**WHAT IS BEING ASKED:** Repeat the text of the records below, line for line and unchanged, and leave the pictures out.

**SUPPLIED RECORDS:**
────────────────────────────────────────

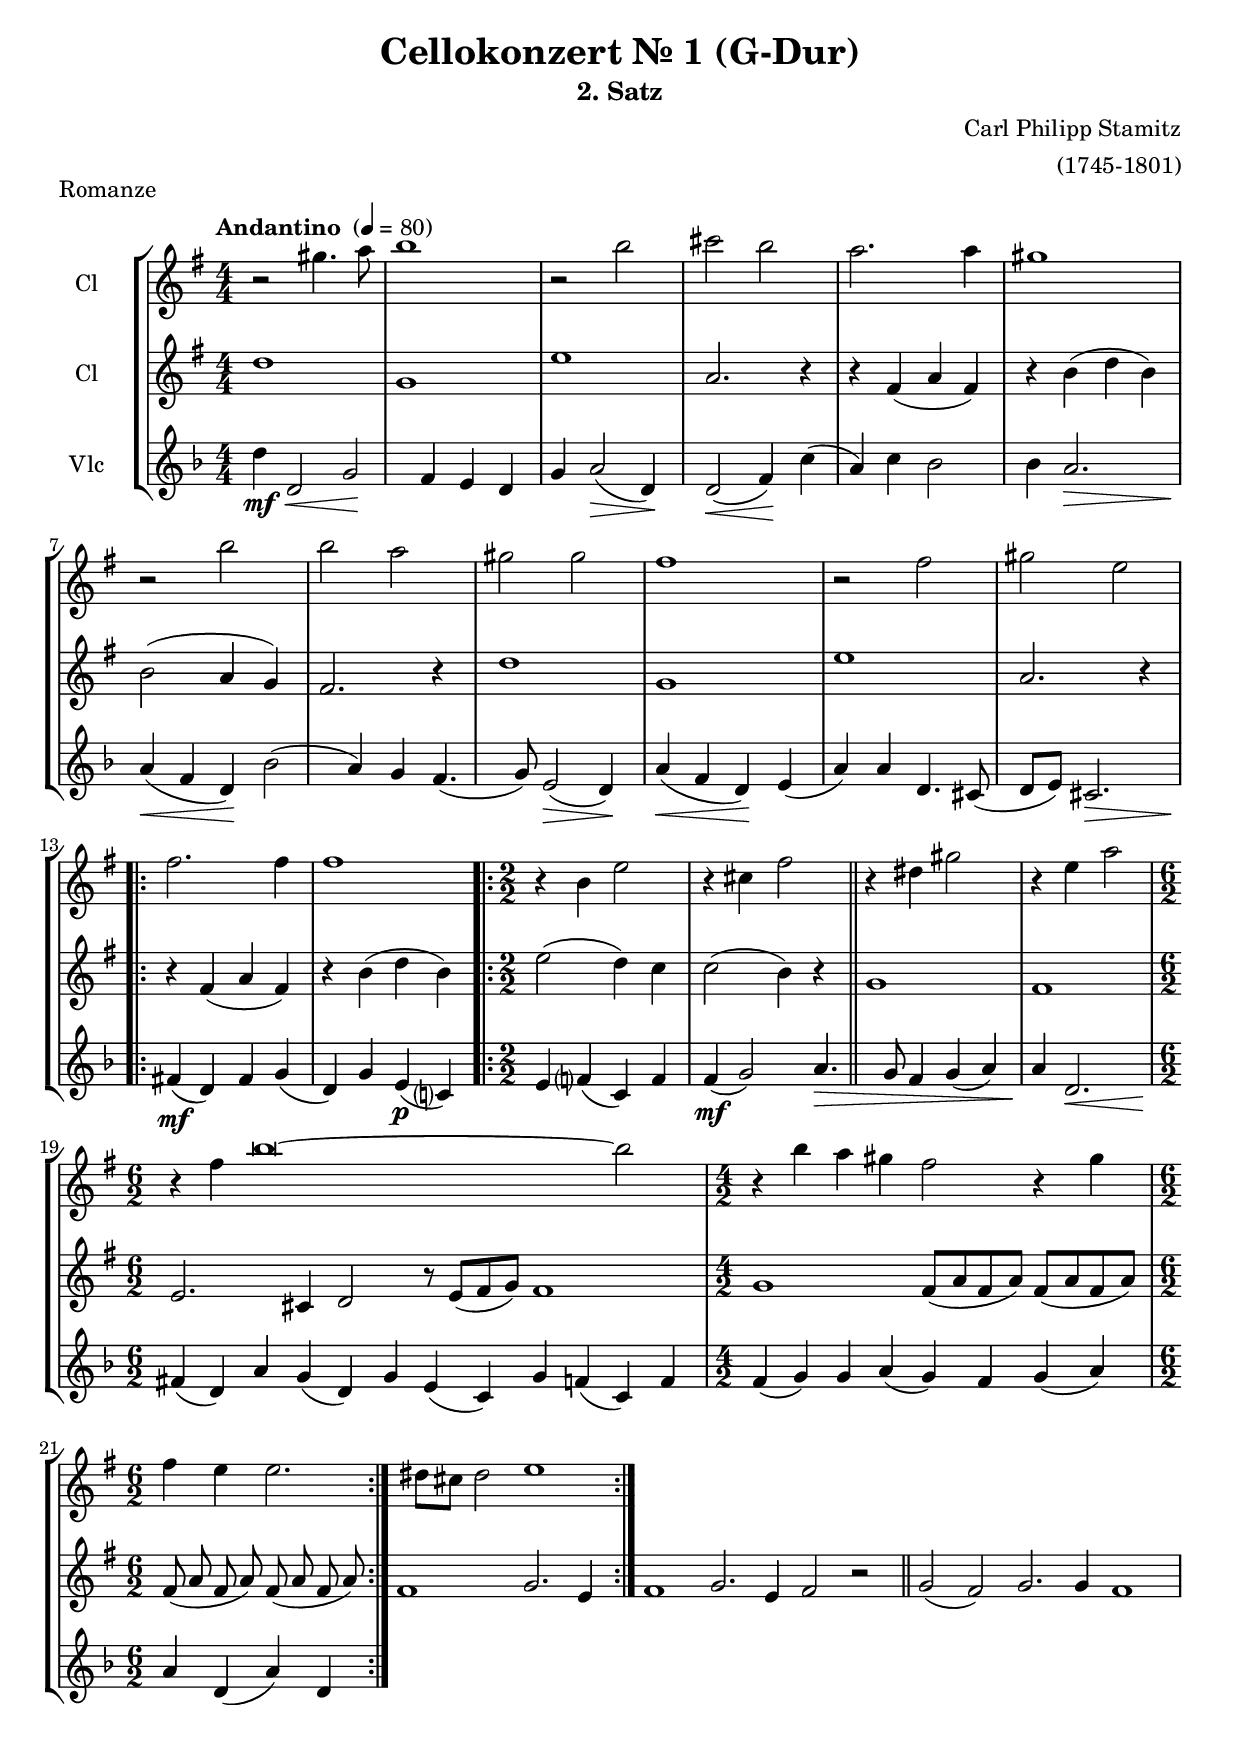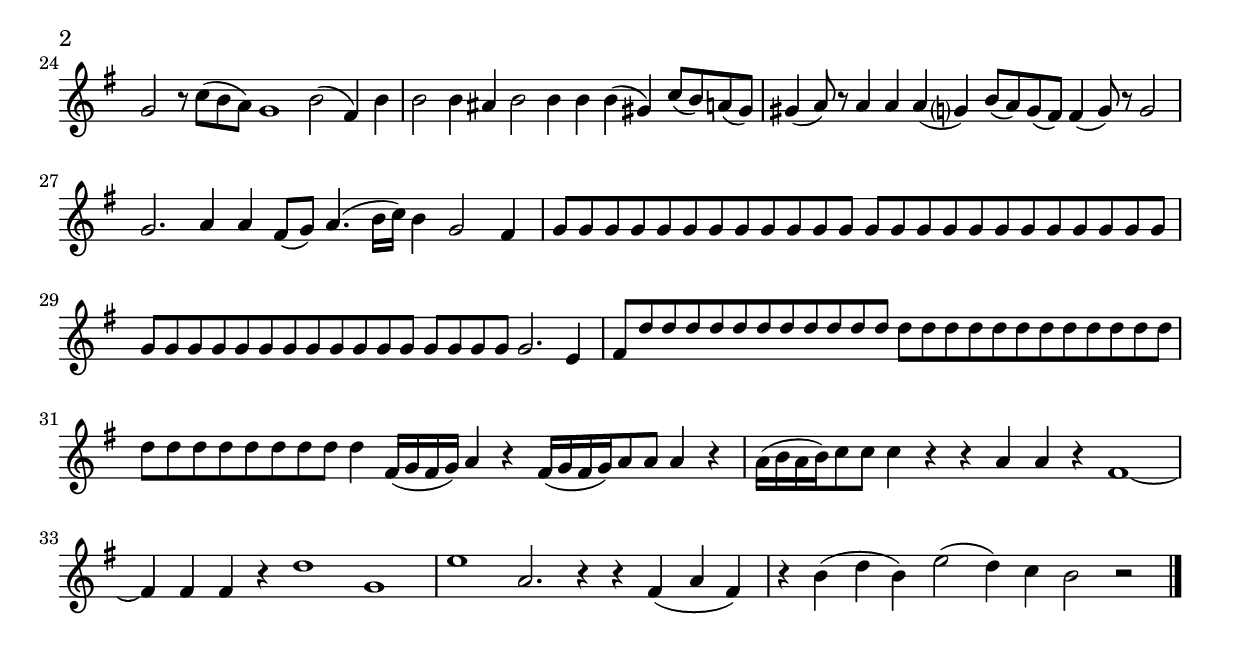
\version "2.14.2"
\include "deutsch.ly"

%{
  \paper {
    #(set-default-paper-size "a4")
    #(set-global-staff-size 18)
  }
%}

\header {
  title = "Cellokonzert Nr. 1 (G-Dur)"
  subtitle = "2. Satz"
  composer = "Carl Philipp Stamitz"
  arranger = "(1745-1801)"
  piece = "Romanze"
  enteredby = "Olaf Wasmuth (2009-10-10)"
}

voiceconsts = {
 \key b \major
 \numericTimeSignature
 \time 4/4
 \tempo "Andantino " 4=80
}

minstr = "harpsichord"
mihi = "clarinet"
%minstr = "accordion"
milo = "bassoon"

cresc = \markup \italic "cresc."
fmarc = \markup { \dynamic f \bold \italic " marcato" }

\include "v1.ily"
vb = \relative c' {
  \voiceconsts
  \clef "treble"
  \compressFullBarRests

  f1
  b,
  g'
  c,2. r4

  r a( c a)
  r d( f d)
  d2( c4 b)
  a2. r4
  f'1

  b,
  g'
  c,2. r4
  r a( c a)
  r d( f d)
  g2( f4) es
  es2( d4) r \bar "||"
  b1
  a

  g2. e4
  f2 r8 g( a b)
  a1
  b

  a8( c a c) a( c a c)
  a( c a c) a( c a c)
  a1
  b2. g4
  a1

  b2. g4
  a2 r \bar "||"
  b2( a)
  b2. b4
  a1

  b2 r8 es( d c)
  b1
  d2( a4) d
  d2 d4 cis
  d2 d4 d

  d( h) es8( d) c( h)
  h4( c8) r c4 c
  c( b?) d8( c) b( a)
  a4( b8) r b2
  b2. c4

  c a8( b) c4.( d16 es)
  d4 b2 a4
  b8 b b b  b b b b
  b b b b  b b b b

  b b b b  b b b b
  b b b b  b b b b
  b b b b  b b b b
  b2. g4

  a8 f' f f f f f f
  f f f f f f f f
  f f f f f f f f
  f f f f f f f f

  f4 a,16( b a b) c4 r
  a16( b a b) c8 c c4 r
  c16( d c d) es8 es es4 r
  r c c r

  a1~
  a4 a a r
  f'1
  b,
  g'

  c,2. r4
  r a( c a)
  r d( f d)
  g2( f4) es
  d2 r \bar "|."
}

\include "v3.ily"

music = \new StaffGroup <<
      \new Staff {
        \set Staff.midiInstrument = \mihi
        \set Staff.instrumentName = #"Cl"
        \transpose b g' { \va }
      }

      \new Staff {
        \set Staff.midiInstrument = \mihi
        \set Staff.instrumentName = #"Cl"
        \transpose b g' { \vb }
      }

      \new Staff {
        \set Staff.midiInstrument = \milo
        \set Staff.instrumentName = #"Vlc"
        \transpose b f' { \vc }
      }
>>

\book {
  \score {
    \music
    \layout {}
  }

  \score {
    \unfoldRepeats \music

    \midi {
      \context {
        \Score
        tempoWholesPerMinute = #(ly:make-moment 80 4)
      }
    }
  }
}
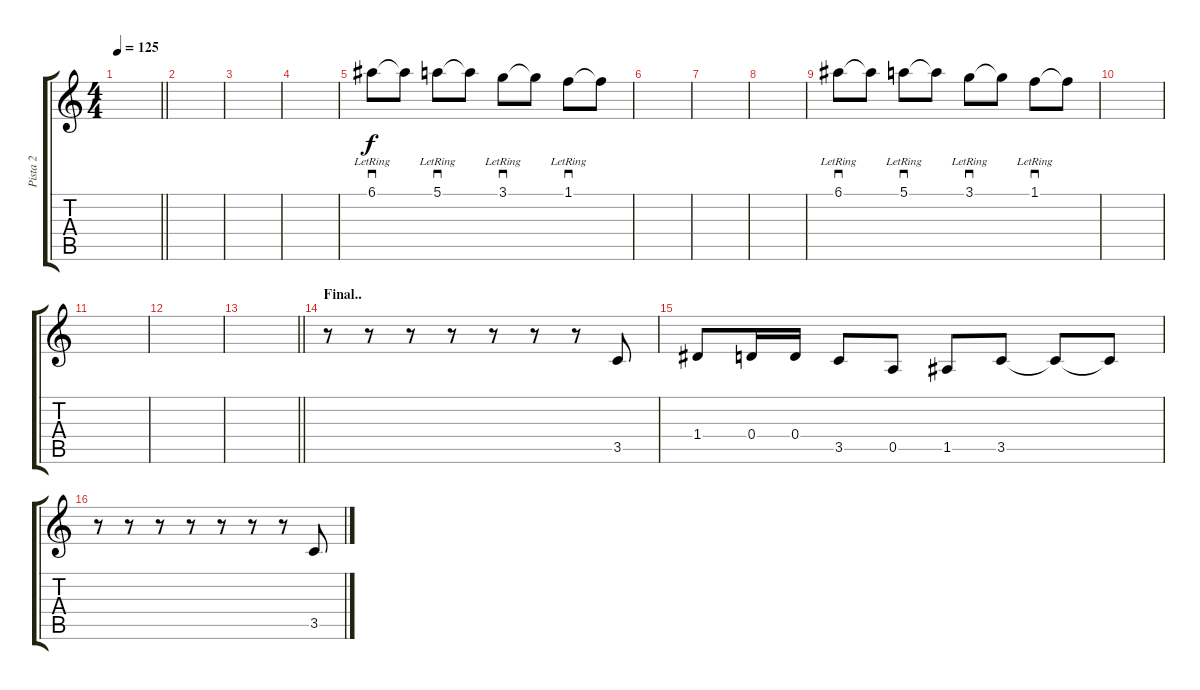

────────────────────────────────────────

**RESPONSE TO THE EXERCISE:**
\version "2.14.2"
\include "deutsch.ly"

%{
  \paper {
    #(set-default-paper-size "a4")
    #(set-global-staff-size 18)
  }
%}

\header {
  title = "Cellokonzert Nr. 1 (G-Dur)"
  subtitle = "2. Satz"
  composer = "Carl Philipp Stamitz"
  arranger = "(1745-1801)"
  piece = "Romanze"
  enteredby = "Olaf Wasmuth (2009-10-10)"
}

voiceconsts = {
 \key b \major
 \numericTimeSignature
 \time 4/4
 \tempo "Andantino " 4=80
}

minstr = "harpsichord"
mihi = "clarinet"
%minstr = "accordion"
milo = "bassoon"

cresc = \markup \italic "cresc."
fmarc = \markup { \dynamic f \bold \italic " marcato" }

\include "v1.ily"
vb = \relative c' {
  \voiceconsts
  \clef "treble"
  \compressFullBarRests

  f1
  b,
  g'
  c,2. r4

  r a( c a)
  r d( f d)
  d2( c4 b)
  a2. r4
  f'1

  b,
  g'
  c,2. r4
  r a( c a)
  r d( f d)
  g2( f4) es
  es2( d4) r \bar "||"
  b1
  a

  g2. e4
  f2 r8 g( a b)
  a1
  b

  a8( c a c) a( c a c)
  a( c a c) a( c a c)
  a1
  b2. g4
  a1

  b2. g4
  a2 r \bar "||"
  b2( a)
  b2. b4
  a1

  b2 r8 es( d c)
  b1
  d2( a4) d
  d2 d4 cis
  d2 d4 d

  d( h) es8( d) c( h)
  h4( c8) r c4 c
  c( b?) d8( c) b( a)
  a4( b8) r b2
  b2. c4

  c a8( b) c4.( d16 es)
  d4 b2 a4
  b8 b b b  b b b b
  b b b b  b b b b

  b b b b  b b b b
  b b b b  b b b b
  b b b b  b b b b
  b2. g4

  a8 f' f f f f f f
  f f f f f f f f
  f f f f f f f f
  f f f f f f f f

  f4 a,16( b a b) c4 r
  a16( b a b) c8 c c4 r
  c16( d c d) es8 es es4 r
  r c c r

  a1~
  a4 a a r
  f'1
  b,
  g'

  c,2. r4
  r a( c a)
  r d( f d)
  g2( f4) es
  d2 r \bar "|."
}

\include "v3.ily"

music = \new StaffGroup <<
      \new Staff {
        \set Staff.midiInstrument = \mihi
        \set Staff.instrumentName = #"Cl"
        \transpose b g' { \va }
      }

      \new Staff {
        \set Staff.midiInstrument = \mihi
        \set Staff.instrumentName = #"Cl"
        \transpose b g' { \vb }
      }

      \new Staff {
        \set Staff.midiInstrument = \milo
        \set Staff.instrumentName = #"Vlc"
        \transpose b f' { \vc }
      }
>>

\book {
  \score {
    \music
    \layout {}
  }

  \score {
    \unfoldRepeats \music

    \midi {
      \context {
        \Score
        tempoWholesPerMinute = #(ly:make-moment 80 4)
      }
    }
  }
}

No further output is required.